* LISTED ENTRIES:
---
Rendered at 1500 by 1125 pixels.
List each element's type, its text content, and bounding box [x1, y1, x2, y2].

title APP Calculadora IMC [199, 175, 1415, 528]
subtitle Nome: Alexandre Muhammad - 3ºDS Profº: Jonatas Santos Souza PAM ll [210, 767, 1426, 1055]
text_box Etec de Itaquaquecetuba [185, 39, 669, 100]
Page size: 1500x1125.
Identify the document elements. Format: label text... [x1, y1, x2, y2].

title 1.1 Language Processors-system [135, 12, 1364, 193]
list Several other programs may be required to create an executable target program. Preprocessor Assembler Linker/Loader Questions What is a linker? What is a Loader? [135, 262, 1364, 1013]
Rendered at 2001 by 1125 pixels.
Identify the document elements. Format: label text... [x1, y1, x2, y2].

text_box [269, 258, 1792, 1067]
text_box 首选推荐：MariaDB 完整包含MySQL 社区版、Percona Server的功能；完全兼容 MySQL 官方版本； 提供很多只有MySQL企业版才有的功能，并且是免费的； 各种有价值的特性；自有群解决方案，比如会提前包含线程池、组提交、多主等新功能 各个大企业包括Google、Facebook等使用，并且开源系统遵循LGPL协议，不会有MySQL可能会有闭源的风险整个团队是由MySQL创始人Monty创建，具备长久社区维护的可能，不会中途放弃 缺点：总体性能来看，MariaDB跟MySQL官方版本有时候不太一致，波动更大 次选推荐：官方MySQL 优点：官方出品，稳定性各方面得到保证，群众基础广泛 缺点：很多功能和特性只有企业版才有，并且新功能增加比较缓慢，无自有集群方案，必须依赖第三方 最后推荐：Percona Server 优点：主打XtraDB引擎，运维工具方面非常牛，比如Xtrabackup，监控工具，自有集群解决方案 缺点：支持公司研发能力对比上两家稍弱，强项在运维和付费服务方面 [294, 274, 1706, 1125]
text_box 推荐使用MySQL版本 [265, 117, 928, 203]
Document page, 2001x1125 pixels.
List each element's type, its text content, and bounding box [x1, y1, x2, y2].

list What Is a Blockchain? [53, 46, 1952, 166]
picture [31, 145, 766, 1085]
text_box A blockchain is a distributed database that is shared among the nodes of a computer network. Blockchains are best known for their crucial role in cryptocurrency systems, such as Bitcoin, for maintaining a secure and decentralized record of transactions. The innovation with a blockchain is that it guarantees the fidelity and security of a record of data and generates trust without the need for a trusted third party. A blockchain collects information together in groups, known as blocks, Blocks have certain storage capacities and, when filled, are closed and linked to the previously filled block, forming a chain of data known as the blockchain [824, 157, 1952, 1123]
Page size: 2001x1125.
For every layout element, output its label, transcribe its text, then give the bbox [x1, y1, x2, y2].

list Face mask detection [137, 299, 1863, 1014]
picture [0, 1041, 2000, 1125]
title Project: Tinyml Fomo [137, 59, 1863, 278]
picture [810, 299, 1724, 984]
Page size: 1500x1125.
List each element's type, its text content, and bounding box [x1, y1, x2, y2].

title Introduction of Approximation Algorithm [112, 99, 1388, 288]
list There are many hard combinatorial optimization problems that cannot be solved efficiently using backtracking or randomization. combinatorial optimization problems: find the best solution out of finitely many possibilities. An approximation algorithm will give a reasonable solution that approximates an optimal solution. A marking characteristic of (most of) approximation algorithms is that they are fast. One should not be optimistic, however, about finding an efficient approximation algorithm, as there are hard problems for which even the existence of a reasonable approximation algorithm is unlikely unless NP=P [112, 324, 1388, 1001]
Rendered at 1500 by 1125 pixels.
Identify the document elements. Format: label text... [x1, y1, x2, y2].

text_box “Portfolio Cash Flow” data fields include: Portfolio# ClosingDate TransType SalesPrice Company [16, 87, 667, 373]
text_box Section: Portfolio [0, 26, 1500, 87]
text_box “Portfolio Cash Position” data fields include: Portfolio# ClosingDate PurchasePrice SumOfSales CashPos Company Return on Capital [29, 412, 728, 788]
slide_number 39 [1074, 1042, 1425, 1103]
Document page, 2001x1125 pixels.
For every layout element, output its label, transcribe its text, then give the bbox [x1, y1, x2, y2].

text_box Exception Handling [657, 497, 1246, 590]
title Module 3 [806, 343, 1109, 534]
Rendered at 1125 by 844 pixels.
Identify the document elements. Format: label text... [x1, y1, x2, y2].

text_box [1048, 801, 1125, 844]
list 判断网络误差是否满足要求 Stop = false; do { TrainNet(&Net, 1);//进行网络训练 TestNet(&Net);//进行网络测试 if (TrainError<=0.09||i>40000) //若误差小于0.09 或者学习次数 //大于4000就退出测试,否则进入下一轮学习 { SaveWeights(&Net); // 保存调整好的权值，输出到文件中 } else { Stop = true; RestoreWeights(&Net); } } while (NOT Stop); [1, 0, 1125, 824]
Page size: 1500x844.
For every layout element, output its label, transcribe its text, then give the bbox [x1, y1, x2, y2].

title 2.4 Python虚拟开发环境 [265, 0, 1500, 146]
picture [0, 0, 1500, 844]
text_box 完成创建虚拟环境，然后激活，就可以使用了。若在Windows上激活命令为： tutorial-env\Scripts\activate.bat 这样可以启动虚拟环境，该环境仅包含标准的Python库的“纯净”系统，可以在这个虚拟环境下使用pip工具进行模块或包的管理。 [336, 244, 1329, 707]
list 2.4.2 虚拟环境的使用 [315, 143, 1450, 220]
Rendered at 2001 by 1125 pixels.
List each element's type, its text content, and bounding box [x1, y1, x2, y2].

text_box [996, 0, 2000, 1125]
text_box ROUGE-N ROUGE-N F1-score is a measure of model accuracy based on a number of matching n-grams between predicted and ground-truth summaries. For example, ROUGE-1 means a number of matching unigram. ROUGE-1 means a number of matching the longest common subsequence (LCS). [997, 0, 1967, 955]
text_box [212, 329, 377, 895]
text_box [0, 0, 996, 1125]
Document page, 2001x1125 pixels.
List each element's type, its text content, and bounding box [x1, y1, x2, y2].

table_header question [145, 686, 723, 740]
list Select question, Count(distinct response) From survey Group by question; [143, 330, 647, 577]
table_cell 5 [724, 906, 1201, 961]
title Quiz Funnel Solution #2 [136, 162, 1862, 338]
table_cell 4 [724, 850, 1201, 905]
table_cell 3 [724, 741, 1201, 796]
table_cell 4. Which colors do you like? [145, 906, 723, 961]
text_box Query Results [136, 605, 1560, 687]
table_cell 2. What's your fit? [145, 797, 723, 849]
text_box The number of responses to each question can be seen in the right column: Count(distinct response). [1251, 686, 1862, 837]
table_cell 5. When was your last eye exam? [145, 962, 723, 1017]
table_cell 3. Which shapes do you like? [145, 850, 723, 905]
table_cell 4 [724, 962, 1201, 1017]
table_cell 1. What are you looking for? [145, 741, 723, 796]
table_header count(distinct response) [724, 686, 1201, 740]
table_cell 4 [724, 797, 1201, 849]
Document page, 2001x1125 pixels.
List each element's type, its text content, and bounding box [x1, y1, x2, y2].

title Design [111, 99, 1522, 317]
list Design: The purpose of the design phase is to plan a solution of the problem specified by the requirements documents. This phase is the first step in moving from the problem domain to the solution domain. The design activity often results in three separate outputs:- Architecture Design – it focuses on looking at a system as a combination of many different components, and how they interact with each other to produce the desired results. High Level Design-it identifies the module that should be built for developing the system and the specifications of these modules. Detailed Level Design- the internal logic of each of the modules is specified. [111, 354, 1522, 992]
---
* TASK PROMPT: Would you please copy every line of the data exactly?

* EXPECTED OUTPUT:
Rendered at 1500 by 1125 pixels.
List each element's type, its text content, and bounding box [x1, y1, x2, y2].

title APP Calculadora IMC [199, 175, 1415, 528]
subtitle Nome: Alexandre Muhammad - 3ºDS Profº: Jonatas Santos Souza PAM ll [210, 767, 1426, 1055]
text_box Etec de Itaquaquecetuba [185, 39, 669, 100]
Page size: 1500x1125.
Identify the document elements. Format: label text... [x1, y1, x2, y2].

title 1.1 Language Processors-system [135, 12, 1364, 193]
list Several other programs may be required to create an executable target program. Preprocessor Assembler Linker/Loader Questions What is a linker? What is a Loader? [135, 262, 1364, 1013]
Rendered at 2001 by 1125 pixels.
Identify the document elements. Format: label text... [x1, y1, x2, y2].

text_box [269, 258, 1792, 1067]
text_box 首选推荐：MariaDB 完整包含MySQL 社区版、Percona Server的功能；完全兼容 MySQL 官方版本； 提供很多只有MySQL企业版才有的功能，并且是免费的； 各种有价值的特性；自有群解决方案，比如会提前包含线程池、组提交、多主等新功能 各个大企业包括Google、Facebook等使用，并且开源系统遵循LGPL协议，不会有MySQL可能会有闭源的风险整个团队是由MySQL创始人Monty创建，具备长久社区维护的可能，不会中途放弃 缺点：总体性能来看，MariaDB跟MySQL官方版本有时候不太一致，波动更大 次选推荐：官方MySQL 优点：官方出品，稳定性各方面得到保证，群众基础广泛 缺点：很多功能和特性只有企业版才有，并且新功能增加比较缓慢，无自有集群方案，必须依赖第三方 最后推荐：Percona Server 优点：主打XtraDB引擎，运维工具方面非常牛，比如Xtrabackup，监控工具，自有集群解决方案 缺点：支持公司研发能力对比上两家稍弱，强项在运维和付费服务方面 [294, 274, 1706, 1125]
text_box 推荐使用MySQL版本 [265, 117, 928, 203]
Document page, 2001x1125 pixels.
List each element's type, its text content, and bounding box [x1, y1, x2, y2].

list What Is a Blockchain? [53, 46, 1952, 166]
picture [31, 145, 766, 1085]
text_box A blockchain is a distributed database that is shared among the nodes of a computer network. Blockchains are best known for their crucial role in cryptocurrency systems, such as Bitcoin, for maintaining a secure and decentralized record of transactions. The innovation with a blockchain is that it guarantees the fidelity and security of a record of data and generates trust without the need for a trusted third party. A blockchain collects information together in groups, known as blocks, Blocks have certain storage capacities and, when filled, are closed and linked to the previously filled block, forming a chain of data known as the blockchain [824, 157, 1952, 1123]
Page size: 2001x1125.
For every layout element, output its label, transcribe its text, then give the bbox [x1, y1, x2, y2].

list Face mask detection [137, 299, 1863, 1014]
picture [0, 1041, 2000, 1125]
title Project: Tinyml Fomo [137, 59, 1863, 278]
picture [810, 299, 1724, 984]
Page size: 1500x1125.
List each element's type, its text content, and bounding box [x1, y1, x2, y2].

title Introduction of Approximation Algorithm [112, 99, 1388, 288]
list There are many hard combinatorial optimization problems that cannot be solved efficiently using backtracking or randomization. combinatorial optimization problems: find the best solution out of finitely many possibilities. An approximation algorithm will give a reasonable solution that approximates an optimal solution. A marking characteristic of (most of) approximation algorithms is that they are fast. One should not be optimistic, however, about finding an efficient approximation algorithm, as there are hard problems for which even the existence of a reasonable approximation algorithm is unlikely unless NP=P [112, 324, 1388, 1001]
Rendered at 1500 by 1125 pixels.
Identify the document elements. Format: label text... [x1, y1, x2, y2].

text_box “Portfolio Cash Flow” data fields include: Portfolio# ClosingDate TransType SalesPrice Company [16, 87, 667, 373]
text_box Section: Portfolio [0, 26, 1500, 87]
text_box “Portfolio Cash Position” data fields include: Portfolio# ClosingDate PurchasePrice SumOfSales CashPos Company Return on Capital [29, 412, 728, 788]
slide_number 39 [1074, 1042, 1425, 1103]
Document page, 2001x1125 pixels.
For every layout element, output its label, transcribe its text, then give the bbox [x1, y1, x2, y2].

text_box Exception Handling [657, 497, 1246, 590]
title Module 3 [806, 343, 1109, 534]
Rendered at 1125 by 844 pixels.
Identify the document elements. Format: label text... [x1, y1, x2, y2].

text_box [1048, 801, 1125, 844]
list 判断网络误差是否满足要求 Stop = false; do { TrainNet(&Net, 1);//进行网络训练 TestNet(&Net);//进行网络测试 if (TrainError<=0.09||i>40000) //若误差小于0.09 或者学习次数 //大于4000就退出测试,否则进入下一轮学习 { SaveWeights(&Net); // 保存调整好的权值，输出到文件中 } else { Stop = true; RestoreWeights(&Net); } } while (NOT Stop); [1, 0, 1125, 824]
Page size: 1500x844.
For every layout element, output its label, transcribe its text, then give the bbox [x1, y1, x2, y2].

title 2.4 Python虚拟开发环境 [265, 0, 1500, 146]
picture [0, 0, 1500, 844]
text_box 完成创建虚拟环境，然后激活，就可以使用了。若在Windows上激活命令为： tutorial-env\Scripts\activate.bat 这样可以启动虚拟环境，该环境仅包含标准的Python库的“纯净”系统，可以在这个虚拟环境下使用pip工具进行模块或包的管理。 [336, 244, 1329, 707]
list 2.4.2 虚拟环境的使用 [315, 143, 1450, 220]
Rendered at 2001 by 1125 pixels.
List each element's type, its text content, and bounding box [x1, y1, x2, y2].

text_box [996, 0, 2000, 1125]
text_box ROUGE-N ROUGE-N F1-score is a measure of model accuracy based on a number of matching n-grams between predicted and ground-truth summaries. For example, ROUGE-1 means a number of matching unigram. ROUGE-1 means a number of matching the longest common subsequence (LCS). [997, 0, 1967, 955]
text_box [212, 329, 377, 895]
text_box [0, 0, 996, 1125]
Document page, 2001x1125 pixels.
List each element's type, its text content, and bounding box [x1, y1, x2, y2].

table_header question [145, 686, 723, 740]
list Select question, Count(distinct response) From survey Group by question; [143, 330, 647, 577]
table_cell 5 [724, 906, 1201, 961]
title Quiz Funnel Solution #2 [136, 162, 1862, 338]
table_cell 4 [724, 850, 1201, 905]
table_cell 3 [724, 741, 1201, 796]
table_cell 4. Which colors do you like? [145, 906, 723, 961]
text_box Query Results [136, 605, 1560, 687]
table_cell 2. What's your fit? [145, 797, 723, 849]
text_box The number of responses to each question can be seen in the right column: Count(distinct response). [1251, 686, 1862, 837]
table_cell 5. When was your last eye exam? [145, 962, 723, 1017]
table_cell 3. Which shapes do you like? [145, 850, 723, 905]
table_cell 4 [724, 962, 1201, 1017]
table_cell 1. What are you looking for? [145, 741, 723, 796]
table_header count(distinct response) [724, 686, 1201, 740]
table_cell 4 [724, 797, 1201, 849]
Document page, 2001x1125 pixels.
List each element's type, its text content, and bounding box [x1, y1, x2, y2].

title Design [111, 99, 1522, 317]
list Design: The purpose of the design phase is to plan a solution of the problem specified by the requirements documents. This phase is the first step in moving from the problem domain to the solution domain. The design activity often results in three separate outputs:- Architecture Design – it focuses on looking at a system as a combination of many different components, and how they interact with each other to produce the desired results. High Level Design-it identifies the module that should be built for developing the system and the specifications of these modules. Detailed Level Design- the internal logic of each of the modules is specified. [111, 354, 1522, 992]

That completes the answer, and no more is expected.